WORK TO COMPLETE: Can you quote exactly the stretch of lines from the one with "Existing systems are" through the final line of the material, both ends included?

INFORMATION SUPPLIED:

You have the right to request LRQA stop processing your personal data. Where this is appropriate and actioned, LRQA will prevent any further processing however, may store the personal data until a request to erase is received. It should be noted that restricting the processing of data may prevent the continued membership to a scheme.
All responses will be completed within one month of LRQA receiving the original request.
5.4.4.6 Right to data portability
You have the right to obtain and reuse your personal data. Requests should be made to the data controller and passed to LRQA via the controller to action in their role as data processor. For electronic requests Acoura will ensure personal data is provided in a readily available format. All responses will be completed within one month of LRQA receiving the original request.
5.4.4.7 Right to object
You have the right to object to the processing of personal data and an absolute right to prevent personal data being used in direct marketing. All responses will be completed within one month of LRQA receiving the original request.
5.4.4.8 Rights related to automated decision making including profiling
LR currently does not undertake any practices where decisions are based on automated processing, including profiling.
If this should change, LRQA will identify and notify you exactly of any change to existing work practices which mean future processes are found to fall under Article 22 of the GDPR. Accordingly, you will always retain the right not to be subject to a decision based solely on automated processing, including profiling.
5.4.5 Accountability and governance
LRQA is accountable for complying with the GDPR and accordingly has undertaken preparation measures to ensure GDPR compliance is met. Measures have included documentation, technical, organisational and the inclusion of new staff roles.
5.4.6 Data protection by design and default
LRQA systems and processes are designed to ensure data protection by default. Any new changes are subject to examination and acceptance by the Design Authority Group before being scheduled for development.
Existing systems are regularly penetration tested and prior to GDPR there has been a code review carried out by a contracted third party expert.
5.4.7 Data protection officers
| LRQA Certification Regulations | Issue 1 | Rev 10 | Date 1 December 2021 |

RESPONSE TO THE TASK:
Existing systems are regularly penetration tested and prior to GDPR there has been a code review carried out by a contracted third party expert.
5.4.7 Data protection officers
| LRQA Certification Regulations | Issue 1 | Rev 10 | Date 1 December 2021 |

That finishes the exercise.